Feasibility Study for the Reduction of Colour within the Glass Furnace

Feasibility Study for the Reduction of Colour within the Glass Furnace

There are two issues which have the potential to hinder the closed-loop recycling of container glass in the UK: the colour imbalance of glass packaging consumed versus the containers manufactured and the collection of waste containers mixed or colour seperated.

The target for glass recycling in 2008 is 60%, equivalent to 1,320,000 tonnes per annum (based on current figures). At this level of recycling glass container manufacturers can use 919,000 tonnes of recycled glass with a surplus of some 400,000 tonnes of green glass. Improvements in cullet specifications can drive this up towards 1,100,000 tonnes.
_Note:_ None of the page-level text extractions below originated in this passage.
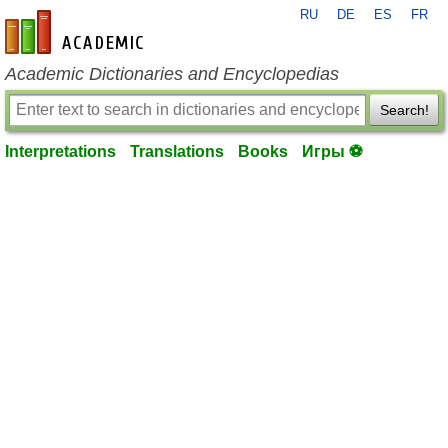
RU
DE
ES
FR
en-academic.com
Academic Dictionaries and Encyclopedias
Search!
Interpretations
Translations
Books
Игры ⚽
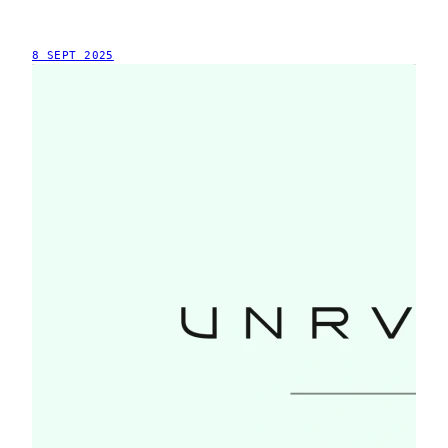
8 SEPT 2025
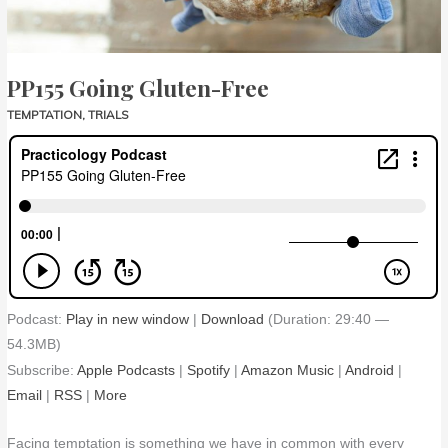
PP155 Going Gluten-Free
TEMPTATION
,
TRIALS
Podcast:
Play in new window
|
Download
(Duration: 29:40 —
54.3MB)
Subscribe:
Apple Podcasts
|
Spotify
|
Amazon Music
|
Android
|
Email
|
RSS
|
More
Facing temptation is something we have in common with every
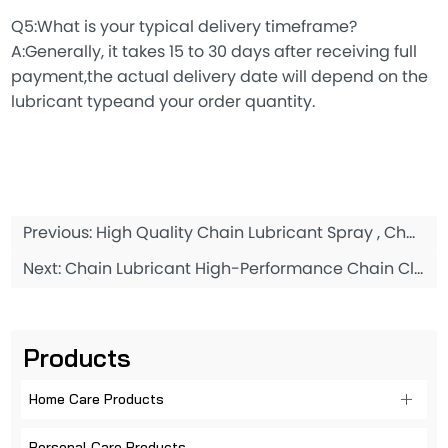
Q5:What is your typical delivery timeframe?
A:Generally, it takes 15 to 30 days after receiving full
payment,the actual delivery date will depend on the
lubricant typeand your order quantity.
Previous:
High Quality Chain Lubricant Spray , Chain Lube Oil 200ML
Next:
Chain Lubricant High-Performance Chain Cleaner Chain Cleaner Spray 668ML
Products
Home Care Products
Personal Care Products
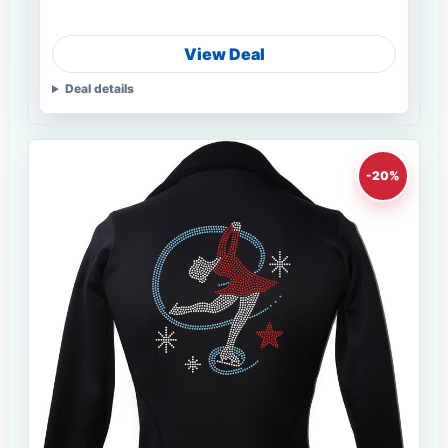
View Deal
Deal details
-20%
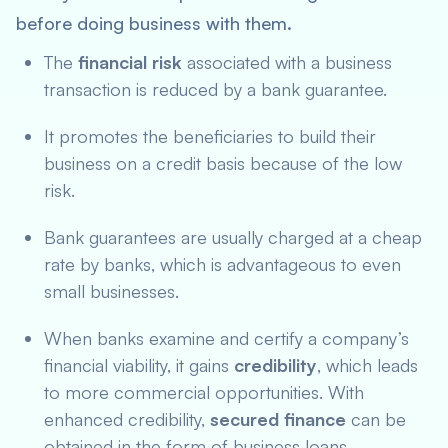
before doing business with them.
The
financial risk
associated with a business
transaction is reduced by a bank guarantee.
It promotes the beneficiaries to build their
business on a credit basis because of the low
risk.
Bank guarantees are usually charged at a cheap
rate by banks, which is advantageous to even
small businesses.
When banks examine and certify a company’s
financial viability, it gains
credibility
, which leads
to more commercial opportunities. With
enhanced credibility,
secured finance
can be
obtained in the form of business loans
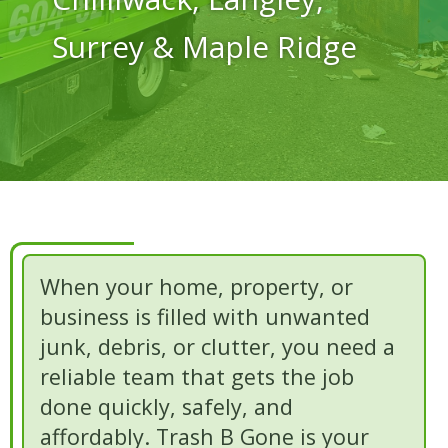
Surrey & Maple Ridge
When your home, property, or
business is filled with unwanted
junk, debris, or clutter, you need a
reliable team that gets the job
done quickly, safely, and
affordably. Trash B Gone is your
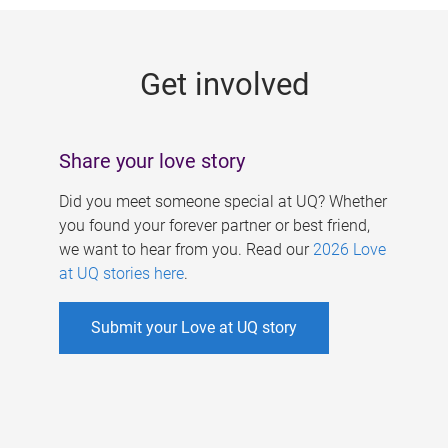
g
e
Get involved
s
Share your love story
Did you meet someone special at UQ? Whether
you found your forever partner or best friend,
we want to hear from you. Read our
2026 Love
at UQ stories here
.
Submit your Love at UQ story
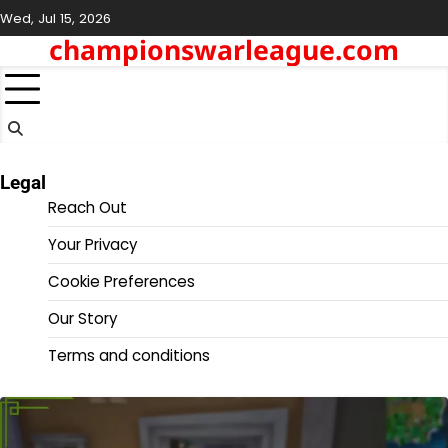
Skip
Wed, Jul 15, 2026
to
championswarleague.com
content
Legal
Reach Out
Your Privacy
Cookie Preferences
Our Story
Terms and conditions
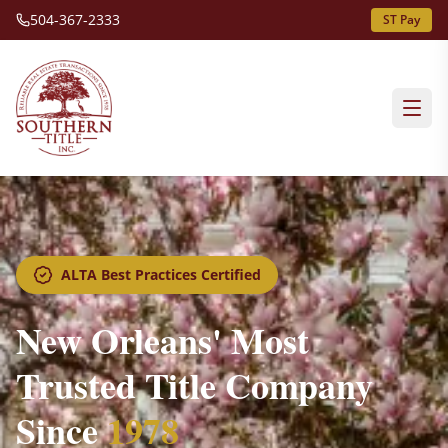
504-367-2333
ST Pay
ALTA Best Practices Certified
New Orleans' Most
Trusted Title Company
Since
1978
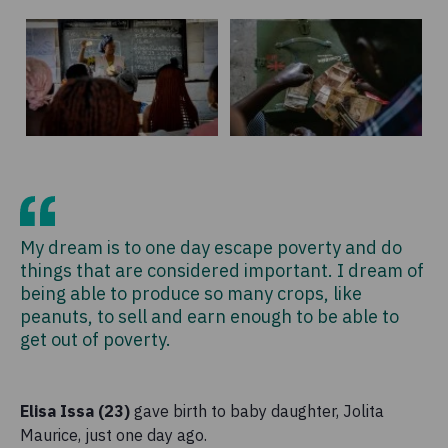
My dream is to one day escape poverty and do
things that are considered important. I dream of
being able to produce so many crops, like
peanuts, to sell and earn enough to be able to
get out of poverty.
Elisa Issa (23)
gave birth to baby daughter, Jolita
Maurice, just one day ago.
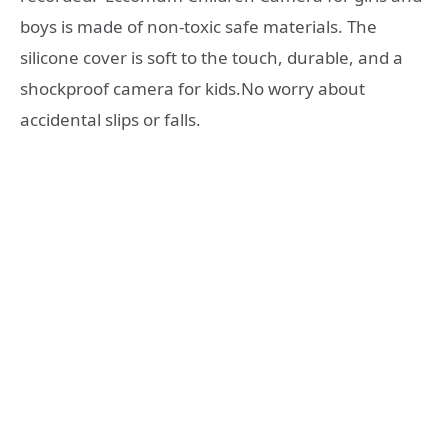
boys is made of non-toxic safe materials. The
silicone cover is soft to the touch, durable, and a
shockproof camera for kids.No worry about
accidental slips or falls.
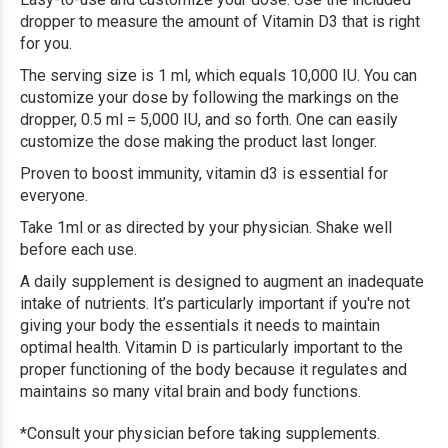
dropper to measure the amount of Vitamin D3 that is right
for you.
The serving size is 1 ml, which equals 10,000 IU. You can
customize your dose by following the markings on the
dropper, 0.5 ml = 5,000 IU, and so forth. One can easily
customize the dose making the product last longer.
Proven to boost immunity, vitamin d3 is essential for
everyone.
Take 1ml or as directed by your physician. Shake well
before each use.
A daily supplement is designed to augment an inadequate
intake of nutrients. It’s particularly important if you're not
giving your body the essentials it needs to maintain
optimal health. Vitamin D is particularly important to the
proper functioning of the body because it regulates and
maintains so many vital brain and body functions.
*Consult your physician before taking supplements.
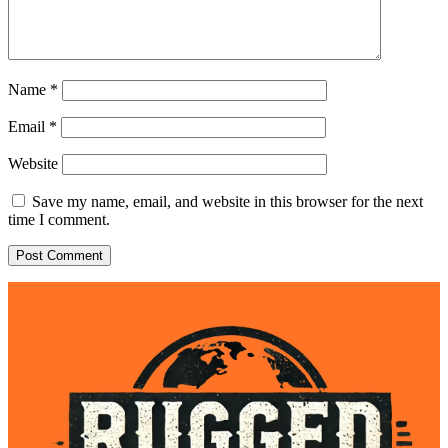
Name
*
Email
*
Website
Save my name, email, and website in this browser for the next
time I comment.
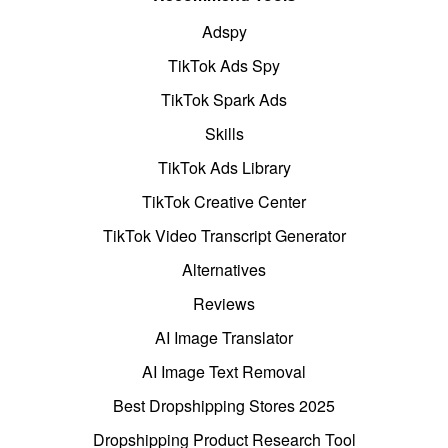
Adspy
TikTok Ads Spy
TikTok Spark Ads
Skills
TikTok Ads Library
TikTok Creative Center
TikTok Video Transcript Generator
Alternatives
Reviews
AI Image Translator
AI Image Text Removal
Best Dropshipping Stores 2025
Dropshipping Product Research Tool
The reason for the colour imbalance is that the UK manufactures mainly clear glass while half the recycled glass collected is green and it was proposed that the problems of surplus green or collecting mixed glass containers could be resolved if the cullet colour could be rendered immaterial by neutralisaton of the colour of the glass in the furnace.
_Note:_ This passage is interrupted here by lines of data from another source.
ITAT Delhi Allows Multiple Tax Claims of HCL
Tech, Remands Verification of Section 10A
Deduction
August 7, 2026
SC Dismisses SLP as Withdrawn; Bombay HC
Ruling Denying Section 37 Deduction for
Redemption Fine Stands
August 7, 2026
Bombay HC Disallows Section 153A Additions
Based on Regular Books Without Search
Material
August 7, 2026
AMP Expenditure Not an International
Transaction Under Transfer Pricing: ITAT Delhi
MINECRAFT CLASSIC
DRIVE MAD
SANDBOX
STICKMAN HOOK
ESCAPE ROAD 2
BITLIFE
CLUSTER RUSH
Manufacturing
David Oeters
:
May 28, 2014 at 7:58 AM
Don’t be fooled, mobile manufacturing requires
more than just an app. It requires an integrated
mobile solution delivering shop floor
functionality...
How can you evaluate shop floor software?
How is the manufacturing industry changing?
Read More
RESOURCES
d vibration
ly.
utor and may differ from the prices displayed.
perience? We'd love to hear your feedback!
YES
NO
Jointly carried out between GTS and the University of Sheffield's Engineering Materials Department the project set out to research the feasibility of neutralising glass colour in the furnace through both a worldwide research study and a series of laboratory-scale trials. Also covered were investigations into glass colour mechanisms and the practical investigations of dilution, decolourising and colour balance, wet chemical extraction and alternative colouring systems.

The project received support from WRAP and UK glass container manufacturers.